The NewsREEL challenge will present you with a lot of real-world problems such as a continuous stream of data that has to be processed in near real time, changes in the set of items that are recommendable, noise, etc, but at the same time, this is the beauty of the challenge. There are two categories of the challenge that you have to master: NewsREEL Live and NewsREEL Replay.
NewsReel Live is a challenge that provides you with a real-world stream of recommendation requests from our servers. The data is spread across all participants and each participating algorithm has a time limit of 100ms to process a request and generate a recommendation.
When a user clicks on the recommendation your algorithm submitted, it will no longer be counted as an impression, but a click. The goal is for your recommender to have as high a CTR (click through rate) as possible.
The NewsREEL Replay challenge is similar to NewsREEL live, but here, the Idomaar system of the DAI lab is used to generate an offline stream. Even though it uses offline data, you still have the same time constraints as in the live case. In this task, the goal is the prediction accuracy which is defined as the number of successful recommendations divided by the total number of recommendations.
ORP stands for Open Recommendation Platform. ORP enables users to test and track their algorithm's statistics, including: impressions, clicks, ctr and any errors caught.
Yes. As ORP utilizes Twitter Bootstrap, the site and its components resize no matter what screen size you use. Although, the zoom functionality is imparied on small resolutions. A notebook or desktop is recommended for an optimal experience.
The Dashboard displays a general overview of your account. The area graphs display the overall statistics for each algorithm associated with your account. Both enabled and disabled algorithms are shown to help you gauge your results.
The Statistics page displays a single modular graph and table to convey the data accumulated over time.

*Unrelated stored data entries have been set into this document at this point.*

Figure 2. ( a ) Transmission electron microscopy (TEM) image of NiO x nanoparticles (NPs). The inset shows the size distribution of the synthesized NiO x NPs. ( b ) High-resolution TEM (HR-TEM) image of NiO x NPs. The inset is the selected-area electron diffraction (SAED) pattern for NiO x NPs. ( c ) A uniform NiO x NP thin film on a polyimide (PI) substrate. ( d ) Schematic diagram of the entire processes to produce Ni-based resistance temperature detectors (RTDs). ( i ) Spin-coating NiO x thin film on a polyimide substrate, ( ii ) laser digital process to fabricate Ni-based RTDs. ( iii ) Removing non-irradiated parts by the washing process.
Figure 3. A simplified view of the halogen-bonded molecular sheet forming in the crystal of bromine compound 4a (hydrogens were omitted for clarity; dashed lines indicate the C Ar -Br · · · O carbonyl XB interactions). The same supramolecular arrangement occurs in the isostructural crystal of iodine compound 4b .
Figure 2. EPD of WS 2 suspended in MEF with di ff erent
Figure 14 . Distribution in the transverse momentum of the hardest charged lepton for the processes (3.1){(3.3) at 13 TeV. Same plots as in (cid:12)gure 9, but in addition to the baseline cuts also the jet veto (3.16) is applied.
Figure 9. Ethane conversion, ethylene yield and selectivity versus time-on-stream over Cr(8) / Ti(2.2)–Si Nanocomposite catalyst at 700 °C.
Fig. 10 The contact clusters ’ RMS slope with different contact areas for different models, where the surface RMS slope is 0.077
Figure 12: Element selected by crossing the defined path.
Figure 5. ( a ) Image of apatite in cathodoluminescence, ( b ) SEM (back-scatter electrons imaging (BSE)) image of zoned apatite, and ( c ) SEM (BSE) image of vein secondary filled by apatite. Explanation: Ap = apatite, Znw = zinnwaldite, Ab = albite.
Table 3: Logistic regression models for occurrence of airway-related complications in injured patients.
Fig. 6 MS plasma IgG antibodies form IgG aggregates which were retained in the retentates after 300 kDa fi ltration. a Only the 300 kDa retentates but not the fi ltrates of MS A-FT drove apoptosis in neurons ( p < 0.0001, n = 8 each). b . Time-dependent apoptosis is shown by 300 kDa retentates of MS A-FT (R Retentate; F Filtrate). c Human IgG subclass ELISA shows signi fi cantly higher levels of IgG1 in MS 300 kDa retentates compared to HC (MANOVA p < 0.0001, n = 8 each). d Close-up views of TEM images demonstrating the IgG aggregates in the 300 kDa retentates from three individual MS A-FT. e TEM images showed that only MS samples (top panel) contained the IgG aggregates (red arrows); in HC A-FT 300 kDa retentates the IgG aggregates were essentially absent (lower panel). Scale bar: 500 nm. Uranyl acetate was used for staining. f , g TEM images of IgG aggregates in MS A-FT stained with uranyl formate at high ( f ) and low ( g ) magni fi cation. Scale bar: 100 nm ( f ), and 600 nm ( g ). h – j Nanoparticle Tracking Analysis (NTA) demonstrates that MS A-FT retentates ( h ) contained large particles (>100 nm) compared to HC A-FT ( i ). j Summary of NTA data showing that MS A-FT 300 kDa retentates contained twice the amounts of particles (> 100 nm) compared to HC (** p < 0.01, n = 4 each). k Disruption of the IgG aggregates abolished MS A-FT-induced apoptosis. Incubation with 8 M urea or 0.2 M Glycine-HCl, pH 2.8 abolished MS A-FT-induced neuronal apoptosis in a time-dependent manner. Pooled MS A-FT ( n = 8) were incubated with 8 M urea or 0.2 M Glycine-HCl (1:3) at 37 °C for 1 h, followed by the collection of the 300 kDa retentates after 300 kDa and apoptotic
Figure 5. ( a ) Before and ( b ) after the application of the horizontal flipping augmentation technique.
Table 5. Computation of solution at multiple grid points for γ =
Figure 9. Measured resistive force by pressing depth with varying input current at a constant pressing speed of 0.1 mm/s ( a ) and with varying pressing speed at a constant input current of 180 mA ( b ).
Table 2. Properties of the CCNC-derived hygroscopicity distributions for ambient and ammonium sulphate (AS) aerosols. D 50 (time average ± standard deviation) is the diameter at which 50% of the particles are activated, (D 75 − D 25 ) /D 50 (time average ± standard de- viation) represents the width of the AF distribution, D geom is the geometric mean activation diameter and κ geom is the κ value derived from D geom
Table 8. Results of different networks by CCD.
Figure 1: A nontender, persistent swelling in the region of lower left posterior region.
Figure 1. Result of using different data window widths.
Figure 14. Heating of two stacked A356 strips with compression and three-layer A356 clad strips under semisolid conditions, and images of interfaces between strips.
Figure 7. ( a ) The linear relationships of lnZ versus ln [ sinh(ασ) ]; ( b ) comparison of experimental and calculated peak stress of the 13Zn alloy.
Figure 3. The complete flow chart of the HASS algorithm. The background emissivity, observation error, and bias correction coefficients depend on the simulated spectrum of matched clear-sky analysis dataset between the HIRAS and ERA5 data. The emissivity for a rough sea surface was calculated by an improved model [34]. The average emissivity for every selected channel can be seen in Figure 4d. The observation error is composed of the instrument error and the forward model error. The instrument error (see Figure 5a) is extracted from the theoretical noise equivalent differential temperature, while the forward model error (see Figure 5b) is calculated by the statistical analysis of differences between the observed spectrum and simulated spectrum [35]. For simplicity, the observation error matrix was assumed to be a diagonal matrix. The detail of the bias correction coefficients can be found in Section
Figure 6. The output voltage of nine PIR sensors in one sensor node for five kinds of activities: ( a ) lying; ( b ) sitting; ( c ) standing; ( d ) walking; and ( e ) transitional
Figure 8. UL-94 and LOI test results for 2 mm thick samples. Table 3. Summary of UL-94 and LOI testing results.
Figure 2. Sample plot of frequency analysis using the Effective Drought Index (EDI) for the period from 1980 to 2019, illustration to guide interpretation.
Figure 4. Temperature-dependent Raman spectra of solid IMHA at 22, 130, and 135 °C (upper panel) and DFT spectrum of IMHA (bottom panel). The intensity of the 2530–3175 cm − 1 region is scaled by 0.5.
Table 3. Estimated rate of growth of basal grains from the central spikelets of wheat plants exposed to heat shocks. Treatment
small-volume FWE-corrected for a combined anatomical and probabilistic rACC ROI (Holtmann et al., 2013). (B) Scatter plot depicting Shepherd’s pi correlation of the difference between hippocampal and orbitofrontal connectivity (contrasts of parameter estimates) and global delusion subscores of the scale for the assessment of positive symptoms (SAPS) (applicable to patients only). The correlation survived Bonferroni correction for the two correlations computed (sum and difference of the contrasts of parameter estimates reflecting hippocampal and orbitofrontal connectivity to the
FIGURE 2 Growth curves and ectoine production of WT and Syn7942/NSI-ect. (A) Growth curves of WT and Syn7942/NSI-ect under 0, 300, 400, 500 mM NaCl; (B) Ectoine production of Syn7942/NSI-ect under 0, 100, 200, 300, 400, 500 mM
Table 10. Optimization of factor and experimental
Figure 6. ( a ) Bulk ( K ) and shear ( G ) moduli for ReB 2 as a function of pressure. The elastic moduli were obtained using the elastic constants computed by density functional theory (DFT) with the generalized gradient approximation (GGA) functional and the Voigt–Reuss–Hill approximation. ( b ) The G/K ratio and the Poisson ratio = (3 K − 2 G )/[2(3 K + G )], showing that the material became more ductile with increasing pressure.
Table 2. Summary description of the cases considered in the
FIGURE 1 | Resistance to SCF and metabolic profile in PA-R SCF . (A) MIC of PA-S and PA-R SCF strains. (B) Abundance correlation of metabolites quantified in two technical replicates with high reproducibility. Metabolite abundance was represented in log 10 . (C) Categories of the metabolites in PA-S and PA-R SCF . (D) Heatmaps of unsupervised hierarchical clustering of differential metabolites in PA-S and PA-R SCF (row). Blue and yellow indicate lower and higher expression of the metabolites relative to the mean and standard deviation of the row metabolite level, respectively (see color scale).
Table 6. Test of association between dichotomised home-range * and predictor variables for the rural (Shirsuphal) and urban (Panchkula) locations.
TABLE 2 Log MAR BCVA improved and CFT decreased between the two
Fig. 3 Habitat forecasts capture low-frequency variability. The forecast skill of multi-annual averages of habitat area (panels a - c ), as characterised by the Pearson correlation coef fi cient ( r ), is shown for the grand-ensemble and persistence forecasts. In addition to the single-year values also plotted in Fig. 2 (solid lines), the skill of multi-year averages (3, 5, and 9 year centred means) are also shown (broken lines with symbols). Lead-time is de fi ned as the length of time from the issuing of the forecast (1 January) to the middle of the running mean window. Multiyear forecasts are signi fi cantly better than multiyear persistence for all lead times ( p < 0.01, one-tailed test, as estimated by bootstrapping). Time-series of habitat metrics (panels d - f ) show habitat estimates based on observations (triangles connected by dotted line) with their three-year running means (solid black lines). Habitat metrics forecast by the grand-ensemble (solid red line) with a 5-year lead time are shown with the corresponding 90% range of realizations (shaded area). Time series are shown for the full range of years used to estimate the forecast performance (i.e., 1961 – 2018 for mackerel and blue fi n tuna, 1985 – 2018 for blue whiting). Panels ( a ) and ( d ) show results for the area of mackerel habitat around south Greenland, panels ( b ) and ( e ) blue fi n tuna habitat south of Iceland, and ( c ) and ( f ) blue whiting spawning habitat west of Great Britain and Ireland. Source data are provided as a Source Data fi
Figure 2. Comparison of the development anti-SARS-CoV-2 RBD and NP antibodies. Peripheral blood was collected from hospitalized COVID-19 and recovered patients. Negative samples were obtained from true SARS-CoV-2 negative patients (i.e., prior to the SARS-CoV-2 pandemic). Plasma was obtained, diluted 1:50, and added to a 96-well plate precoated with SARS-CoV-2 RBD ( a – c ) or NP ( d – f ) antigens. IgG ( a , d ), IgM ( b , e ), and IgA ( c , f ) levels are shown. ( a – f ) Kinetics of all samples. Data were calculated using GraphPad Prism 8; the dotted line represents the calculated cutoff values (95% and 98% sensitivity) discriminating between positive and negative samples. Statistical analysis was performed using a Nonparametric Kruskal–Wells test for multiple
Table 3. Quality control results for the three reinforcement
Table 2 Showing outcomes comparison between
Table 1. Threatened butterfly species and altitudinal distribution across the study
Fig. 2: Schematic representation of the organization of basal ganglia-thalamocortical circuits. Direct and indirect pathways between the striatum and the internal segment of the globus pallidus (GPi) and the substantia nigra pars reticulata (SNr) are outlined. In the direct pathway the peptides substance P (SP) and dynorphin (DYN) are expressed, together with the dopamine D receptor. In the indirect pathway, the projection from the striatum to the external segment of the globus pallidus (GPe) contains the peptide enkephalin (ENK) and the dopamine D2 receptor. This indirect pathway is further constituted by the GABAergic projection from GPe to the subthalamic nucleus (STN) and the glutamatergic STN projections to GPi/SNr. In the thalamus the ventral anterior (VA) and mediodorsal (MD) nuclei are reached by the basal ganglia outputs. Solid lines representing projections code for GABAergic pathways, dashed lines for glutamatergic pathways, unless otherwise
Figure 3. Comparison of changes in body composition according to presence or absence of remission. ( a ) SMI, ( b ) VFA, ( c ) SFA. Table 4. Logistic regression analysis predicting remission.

The graph and table assist in visualizing the growth and decay of the selected algorithms across local publishers.
The Debug page displays all errors caught or generated throughout the process of displaying your ads.
The account page allows editing of vital account information, such as: + Email + Password
The graphs with zooming and data manipulation functionality appear on the Statistics and Debug pages. These line graphs display a default period of 3 months prior from your current visiting date for all account related algorithms on all publishers. These dates and the data sources for the graph can be modified in the form directly below the corresponding graph. Above each graph there are buttons containing both a title and an averaged value. Upon clicking one of these buttons the correct dataset will be displayed in the graph. Scrolling over the line on the upper graph will display important data points and their associated date. The lower graph is utilized as a controller. By clicking and while still holding down the left mouse button, dragging the mouse, a new intermediate date selection will be rendered above.